Diversity, Equity and Inclusion for Embodied AI

Punk Bots, Radical Designer!

Bias and Norm Awareness and Détournement Activities to take Diversity, Equity and Inclusion in the design of embodied AI

About

Traditionally, designers and engineers are not trained to include reflection and practices that tackle social inequity; thus —willingly or unwillingly—encode certain (negative) values into the systems they design. At times, designers, developers and engineers claim that the racist, sexist, ableist results of their designs are entirely exterior to the development process and that they have not included judgements, biases, stereotypes and their values into technical systems.

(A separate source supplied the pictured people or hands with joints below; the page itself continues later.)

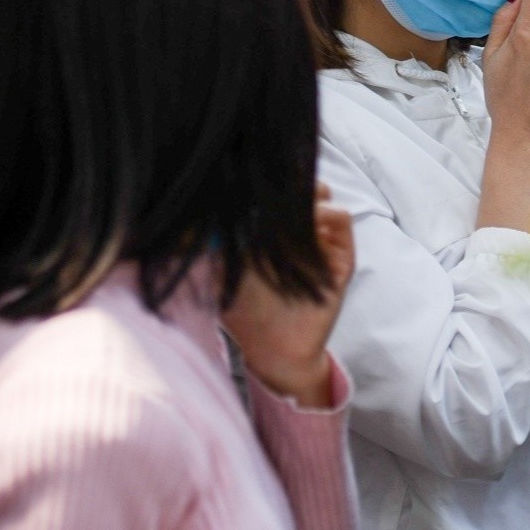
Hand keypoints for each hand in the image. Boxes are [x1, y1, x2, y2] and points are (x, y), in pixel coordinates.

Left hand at [223, 188, 353, 408]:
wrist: (273, 351)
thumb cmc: (245, 312)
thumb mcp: (221, 270)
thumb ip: (210, 244)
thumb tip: (188, 217)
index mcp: (274, 231)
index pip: (276, 190)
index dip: (266, 181)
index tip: (248, 178)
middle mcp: (299, 232)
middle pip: (302, 184)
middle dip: (288, 180)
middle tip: (269, 187)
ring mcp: (322, 242)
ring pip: (324, 195)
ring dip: (307, 193)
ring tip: (287, 206)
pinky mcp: (341, 258)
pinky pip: (341, 220)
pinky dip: (325, 213)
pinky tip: (305, 223)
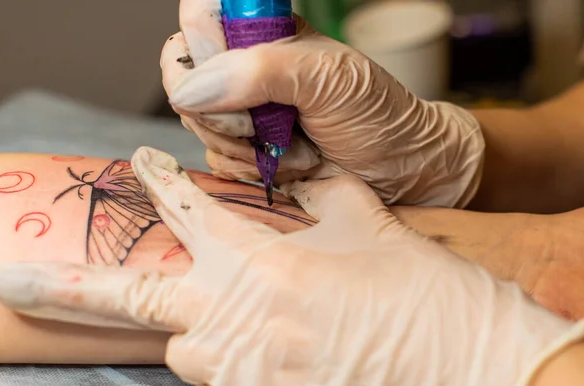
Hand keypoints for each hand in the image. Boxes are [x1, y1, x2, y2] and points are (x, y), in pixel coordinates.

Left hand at [0, 147, 583, 385]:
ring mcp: (243, 382)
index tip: (140, 167)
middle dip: (109, 292)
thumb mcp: (373, 229)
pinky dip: (234, 377)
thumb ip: (324, 197)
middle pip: (149, 308)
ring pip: (188, 358)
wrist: (473, 367)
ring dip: (206, 339)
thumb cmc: (426, 296)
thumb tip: (305, 176)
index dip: (160, 185)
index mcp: (263, 264)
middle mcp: (239, 325)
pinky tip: (276, 364)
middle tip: (50, 280)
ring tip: (251, 328)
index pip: (188, 213)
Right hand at [160, 0, 484, 207]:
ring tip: (294, 145)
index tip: (233, 77)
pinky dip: (250, 168)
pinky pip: (215, 159)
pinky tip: (289, 164)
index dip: (202, 46)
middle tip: (265, 123)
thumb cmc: (377, 116)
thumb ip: (261, 71)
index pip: (199, 17)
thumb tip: (192, 89)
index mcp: (264, 33)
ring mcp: (241, 111)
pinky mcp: (243, 150)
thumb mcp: (328, 80)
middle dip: (224, 112)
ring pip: (196, 123)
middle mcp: (245, 68)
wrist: (398, 170)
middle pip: (185, 76)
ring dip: (244, 145)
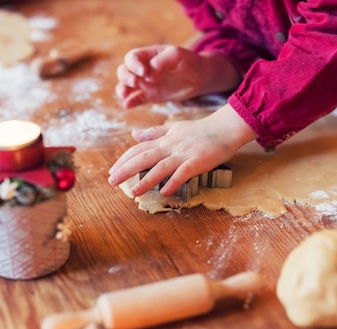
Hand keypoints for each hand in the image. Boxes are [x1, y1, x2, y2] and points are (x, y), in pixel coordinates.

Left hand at [108, 105, 255, 195]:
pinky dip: (173, 182)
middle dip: (126, 169)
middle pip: (144, 157)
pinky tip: (164, 192)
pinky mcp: (198, 161)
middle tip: (112, 181)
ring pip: (161, 167)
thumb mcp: (174, 128)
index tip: (112, 171)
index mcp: (164, 140)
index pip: (138, 149)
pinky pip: (183, 173)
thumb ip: (153, 133)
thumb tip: (133, 134)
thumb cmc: (200, 130)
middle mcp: (170, 146)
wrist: (225, 128)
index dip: (124, 160)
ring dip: (146, 180)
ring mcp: (184, 154)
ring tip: (134, 192)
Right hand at [115, 45, 240, 107]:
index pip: (132, 58)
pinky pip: (136, 99)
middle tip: (134, 83)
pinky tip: (128, 105)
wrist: (199, 77)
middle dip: (125, 77)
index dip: (133, 64)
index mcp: (147, 55)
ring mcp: (145, 83)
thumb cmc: (188, 61)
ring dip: (122, 89)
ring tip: (124, 94)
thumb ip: (160, 62)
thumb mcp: (176, 55)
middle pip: (124, 71)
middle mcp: (143, 69)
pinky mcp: (150, 96)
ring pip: (126, 86)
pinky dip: (130, 102)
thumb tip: (148, 76)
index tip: (143, 72)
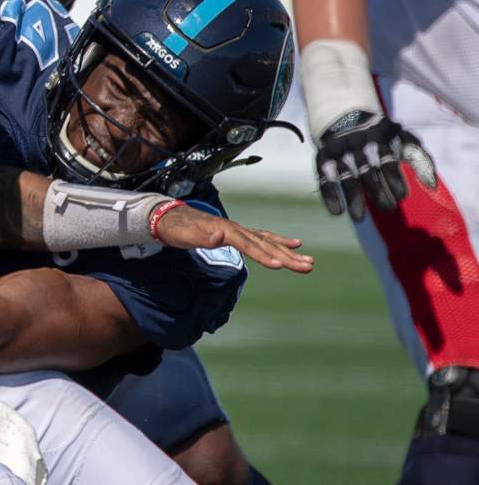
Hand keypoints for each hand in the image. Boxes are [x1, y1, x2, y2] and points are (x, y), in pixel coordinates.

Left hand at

In this workshop, after a brief introduction of the main DEI issues in embodied AI, we are going to engage in a hands-on activity to 1) understand our biases and norms as designers 2) overturn the status quo of robot design using detornament activities inspired by punk techniques by the Letterist international. These activities will help you to crow awareness and implement critical reflexion is your design process.

What are we going to do?

  • Intro to DEI4EmbodiedAI – by team
  • Examining embodied AI Bias and Norms: Hey, oh, let’s not? – by Anne Arzberger and Maria Luce Lupetti
    We will explore personal biases towards gender, by looking at ourselves from a different perspective. We will play around with an AI classifier and datasets to become aware of our own gender biases, to better understand our unconscious associations, and challenge the way we often think in binary, narrow categories.
  • Punkbots against the status bots: turning human-robot interaction scenarios against the status quo – by Cristina Zaga
    We will explore the current human-robot interaction scenarios and challenge the status quo. How? Using a technique developed by the Letterist International to reverse storylines and images according to punk feminist values.
  • Final reflections – team

By dr. Cristina Zaga, dr. Maria Luce Lupetti, Anne Arzberger & DEI4AI collective

Please note, for one of the activities in the workshop we recommend participants to bring their laptop

Cristina Zaga

Cristina Zaga is an Assistant Professor, speaker, and maker of poetic robots. At the Human-Centered Design Group and The DesignLab of the University of Twente, Cristina’s research bridges engineering, design, and social science to develop robotic technology responsibly and in a transdisciplinary fashion. Cristina believes in the power of poetic computation to bring about future-oriented reflection in robot development. Currently, she co-leads a 4TU consortium on co-designing embodied AI (from robots to smart objects, from e-health agents to chatbots) that takes diversity, equity, and inclusion (DEI) into account. In the consortium, her research focus bridge engineering practices to design, social science, and citizen participation for responsible DEI in embodied AI.
Her effort in this direction is made concrete by co-developing Responsible Futuring, a transdisciplinary approach to co-shape the future we want to live in. She is regularly invited as a keynote speaker at international and national events (e.g., TEDx, LaserTalks, DDW) and she has organized workshops at HRI, Ro-Man and design conferences. Her award-winning work in Human-Robot Interaction and Responsible Technology has received many academic and societal accolades, for instance the Google Women TechMaker Scholarship 2018 for her research quality and her efforts to make STEM more inclusive to women and children.

Maria Luce Lupetti

Maria Luce Lupetti is a an Assistant Professor at TU Delft. Her research lays at the intersection of design, AI, and robotics. She holds a PhD cum laude in “Production, Management and Design” from Politecnico di Torino, Italy (2018). Her doctoral research, focused on human-robot interaction and play for children, was supported by the Italian telecommunication company TIM. Prior to this position, Maria Luce was a Research Fellow at Amsterdam Metropolitan Solutions Institute (2018-2019)

Anne Arzberger

Anne Arzberger is an interaction design researcher investigating the emerging relationship between AI and human collaborators within creative practices. She is currently finishing a master in Design for Interaction at the Delft University of Technology, The Netherlands. Previously, she graduated in Industrial Design at Pforzheim University, Germany, and spent a semester at UMEA Institute of Design, Sweden. She also worked as designer for Fraunhofer, Mercedes and Festo Didactics.